I do this to all my jigheads, esp the ones I sell. Coat with any lacquer or enamel with your favorite color. Let them thoroughly dry for a couple days. Then coat quickly with one stroke per side(to prevent possible running of the base color) with clear nail polish!(Any brand works but I use Sally Hanson Hard as Nails). One coat is usually enough but once dried, adding a second coat really makes them durable, nearly imperious against chipping due to bumping bottom rocks. In my opinion equal to or better than powder coating. It also adds a high, deep shine to the jig making them more attractive to fish. Frequently, I add the clear polish after tying, coating the thread/windings which seals them and will never come unraveled!


----------



## The Fishing Addict (Mar 19, 2014)

Cool tip!


----------



## Saugeyefisher (Jul 19, 2010)

c. j. stone said:


> I do this to all my jigheads, esp the ones I sell. Coat with any lacquer or enamel with your favorite color. Let them thoroughly dry for a couple days. Then coat quickly with one stroke per side(to prevent possible running of the base color) with clear nail polish!(Any brand works but I use Sally Hanson Hard as Nails). One coat is usually enough but once dried, adding a second coat really makes them durable, nearly imperious against chipping due to bumping bottom rocks. In my opinion equal to or better than powder coating. It also adds a high, deep shine to the jig making them more attractive to fish. Frequently, I add the clear polish after tying, coating the thread/windings which seals them and will never come unraveled!


I've also added clear nail polish to cranks. Almost all my shad colored cranks get clear with silver glitter. They really pop.
As well as my all silver vibes


----------



## tsw (Sep 28, 2014)

Savy tech tips


----------



## c. j. stone (Sep 24, 2006)

Saugeyefisher said:


> I've also added clear nail polish to cranks. Almost all my shad colored cranks get clear with silver glitter. They really pop.
> As well as my all silver vibes


I use glitter also on a wet, clear nail polish coating if I want a little extra brightness, even in mixed colors on a plain, unfinished head.
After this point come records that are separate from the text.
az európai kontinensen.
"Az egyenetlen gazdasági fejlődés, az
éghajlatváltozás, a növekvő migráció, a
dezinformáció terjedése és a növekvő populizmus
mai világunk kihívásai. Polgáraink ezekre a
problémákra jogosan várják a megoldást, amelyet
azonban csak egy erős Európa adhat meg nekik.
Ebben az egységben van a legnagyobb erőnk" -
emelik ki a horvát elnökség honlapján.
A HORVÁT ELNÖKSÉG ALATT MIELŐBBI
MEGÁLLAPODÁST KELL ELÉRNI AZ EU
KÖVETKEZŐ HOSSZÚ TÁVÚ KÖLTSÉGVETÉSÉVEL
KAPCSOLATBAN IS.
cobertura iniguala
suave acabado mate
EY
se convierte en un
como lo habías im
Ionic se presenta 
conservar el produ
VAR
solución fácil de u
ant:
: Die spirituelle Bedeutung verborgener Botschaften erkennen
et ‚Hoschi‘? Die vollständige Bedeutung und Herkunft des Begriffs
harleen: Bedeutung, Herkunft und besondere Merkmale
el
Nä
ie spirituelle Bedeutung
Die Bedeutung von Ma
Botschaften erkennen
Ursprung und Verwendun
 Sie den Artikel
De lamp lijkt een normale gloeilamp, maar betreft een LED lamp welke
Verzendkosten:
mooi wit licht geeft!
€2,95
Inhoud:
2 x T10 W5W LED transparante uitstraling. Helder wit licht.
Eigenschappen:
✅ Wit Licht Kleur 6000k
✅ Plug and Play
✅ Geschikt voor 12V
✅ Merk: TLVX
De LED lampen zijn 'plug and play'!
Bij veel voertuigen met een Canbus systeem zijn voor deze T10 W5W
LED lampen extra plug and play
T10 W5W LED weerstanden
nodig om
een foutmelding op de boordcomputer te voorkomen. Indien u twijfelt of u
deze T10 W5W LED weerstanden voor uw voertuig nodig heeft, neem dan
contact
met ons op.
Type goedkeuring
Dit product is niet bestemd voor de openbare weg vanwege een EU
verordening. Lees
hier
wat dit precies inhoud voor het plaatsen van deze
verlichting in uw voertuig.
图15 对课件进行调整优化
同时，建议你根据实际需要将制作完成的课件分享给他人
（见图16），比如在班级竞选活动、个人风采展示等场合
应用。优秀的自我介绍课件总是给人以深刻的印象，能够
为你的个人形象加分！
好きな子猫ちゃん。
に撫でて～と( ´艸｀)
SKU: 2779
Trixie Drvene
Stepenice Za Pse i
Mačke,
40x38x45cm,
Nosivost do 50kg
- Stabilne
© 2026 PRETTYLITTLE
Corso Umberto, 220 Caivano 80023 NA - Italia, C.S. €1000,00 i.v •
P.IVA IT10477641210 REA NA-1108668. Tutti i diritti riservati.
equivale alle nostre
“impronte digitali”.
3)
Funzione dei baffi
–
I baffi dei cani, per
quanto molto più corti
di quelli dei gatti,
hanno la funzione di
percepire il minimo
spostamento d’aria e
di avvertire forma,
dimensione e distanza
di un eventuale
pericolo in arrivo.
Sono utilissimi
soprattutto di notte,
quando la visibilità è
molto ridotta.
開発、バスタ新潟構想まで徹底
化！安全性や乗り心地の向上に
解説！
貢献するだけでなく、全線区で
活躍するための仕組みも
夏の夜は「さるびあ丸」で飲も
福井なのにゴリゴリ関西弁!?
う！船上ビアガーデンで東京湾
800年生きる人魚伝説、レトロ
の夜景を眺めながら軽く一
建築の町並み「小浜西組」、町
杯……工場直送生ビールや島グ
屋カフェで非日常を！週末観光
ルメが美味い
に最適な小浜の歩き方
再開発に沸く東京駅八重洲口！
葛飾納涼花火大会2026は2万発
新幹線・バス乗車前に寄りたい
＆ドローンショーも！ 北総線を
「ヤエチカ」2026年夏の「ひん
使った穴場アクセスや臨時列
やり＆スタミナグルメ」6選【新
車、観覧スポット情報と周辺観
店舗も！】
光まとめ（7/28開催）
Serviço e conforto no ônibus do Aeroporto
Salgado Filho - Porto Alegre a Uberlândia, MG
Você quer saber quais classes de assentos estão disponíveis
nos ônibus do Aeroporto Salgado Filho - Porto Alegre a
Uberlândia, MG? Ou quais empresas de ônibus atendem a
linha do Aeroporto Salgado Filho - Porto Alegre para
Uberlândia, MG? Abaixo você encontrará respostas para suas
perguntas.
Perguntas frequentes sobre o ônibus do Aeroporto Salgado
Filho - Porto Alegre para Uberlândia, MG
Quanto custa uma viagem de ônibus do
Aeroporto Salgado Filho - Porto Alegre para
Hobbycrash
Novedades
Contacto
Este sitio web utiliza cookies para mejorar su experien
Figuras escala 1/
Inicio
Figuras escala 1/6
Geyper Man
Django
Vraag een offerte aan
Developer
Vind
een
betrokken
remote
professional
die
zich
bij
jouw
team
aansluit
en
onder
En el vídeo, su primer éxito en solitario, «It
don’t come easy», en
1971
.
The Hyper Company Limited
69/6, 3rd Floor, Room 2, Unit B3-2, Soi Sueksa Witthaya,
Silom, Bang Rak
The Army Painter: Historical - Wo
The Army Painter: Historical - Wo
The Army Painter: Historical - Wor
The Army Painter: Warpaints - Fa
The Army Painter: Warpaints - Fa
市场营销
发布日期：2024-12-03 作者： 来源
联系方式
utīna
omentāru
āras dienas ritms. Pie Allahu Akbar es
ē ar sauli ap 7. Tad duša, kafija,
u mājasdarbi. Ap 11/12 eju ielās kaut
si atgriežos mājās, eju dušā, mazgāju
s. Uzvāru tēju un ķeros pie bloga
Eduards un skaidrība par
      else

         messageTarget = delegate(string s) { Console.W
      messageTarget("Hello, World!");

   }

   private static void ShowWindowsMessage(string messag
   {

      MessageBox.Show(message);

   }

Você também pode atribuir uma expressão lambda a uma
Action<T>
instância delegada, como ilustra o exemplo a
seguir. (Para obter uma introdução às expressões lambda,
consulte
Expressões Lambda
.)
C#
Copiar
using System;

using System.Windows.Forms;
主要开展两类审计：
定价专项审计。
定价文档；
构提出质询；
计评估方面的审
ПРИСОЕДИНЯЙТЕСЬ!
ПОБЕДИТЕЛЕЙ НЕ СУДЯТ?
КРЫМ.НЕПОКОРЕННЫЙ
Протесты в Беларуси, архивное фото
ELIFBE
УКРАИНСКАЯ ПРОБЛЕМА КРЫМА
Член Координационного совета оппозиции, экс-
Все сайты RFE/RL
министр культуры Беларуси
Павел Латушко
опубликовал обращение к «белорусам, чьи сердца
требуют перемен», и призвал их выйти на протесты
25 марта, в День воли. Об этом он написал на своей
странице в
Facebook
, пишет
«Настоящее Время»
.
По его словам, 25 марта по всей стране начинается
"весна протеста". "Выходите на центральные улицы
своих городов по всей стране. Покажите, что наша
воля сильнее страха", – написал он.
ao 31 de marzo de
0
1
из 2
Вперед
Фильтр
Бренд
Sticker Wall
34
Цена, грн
After drying, another coat of "Sally" really makes them POP!


----------



## Rangerman12 (Mar 29, 2015)

Little late but has anyone tried rod finish. Was thinking a light build would be the ticket.


----------



## RiparianRanger (Nov 18, 2015)

Thanks for the tip. After reading this post I had the missus grab a bottle of Hard as Nails. Applied it to a few square bills (these always seem to chip bashing them against rocks) and hung them on pegboard in the garage to dry. Sure stunk up the garage the next day. 

Brings up a question: Have you seen any indication this stuff leaves a scent trail in the water? Maybe not such a big deal on cranks and square bills where you're getting a reaction strike, but with jigs hopped on the bottom you could conceivably have a fish repulsed by the scent after investigating for a while.


----------



## Saugeyefisher (Jul 19, 2010)

RiparianRanger said:


> Thanks for the tip. After reading this post I had the missus grab a bottle of Hard as Nails. Applied it to a few square bills (these always seem to chip bashing them against rocks) and hung them on pegboard in the garage to dry. Sure stunk up the garage the next day.
> 
> Brings up a question: Have you seen any indication this stuff leaves a scent trail in the water? Maybe not such a big deal on cranks and square bills where you're getting a reaction strike, but with jigs hopped on the bottom you could conceivably have a fish repulsed by the scent after investigating for a while.


At times when really finicky maybe. But at the same time how about the smell of the original paint applied to these baits. Or original smell of a soft plastic.
I've herd the fumes from pouring soft plastics can be some nasty stuff. 
Considering guys have used clear coat polish for years I think in MOST cases it won't matter much.


----------



## c. j. stone (Sep 24, 2006)

I think allowing a day r two to dry/cure will prevent any scent carry over. Nail polish is a lacquer which dries hard and the smell " flashes" off quickly plus it has quick-9drying agents added which accelerate the drying process due to what it was originally designed for(painting nails). I've found that I'm coloring plain heads nearly 100% of the time anymore due to how fast it dries and the amazing variety of colors available now. The discount stores have them for cheap! I even put a coat of clear on airbrushed spinner blades to brighten them while adding durability.


----------



## 9Left (Jun 23, 2012)

just use protec powder paint... dries glossy and smooth and hard as a rock


----------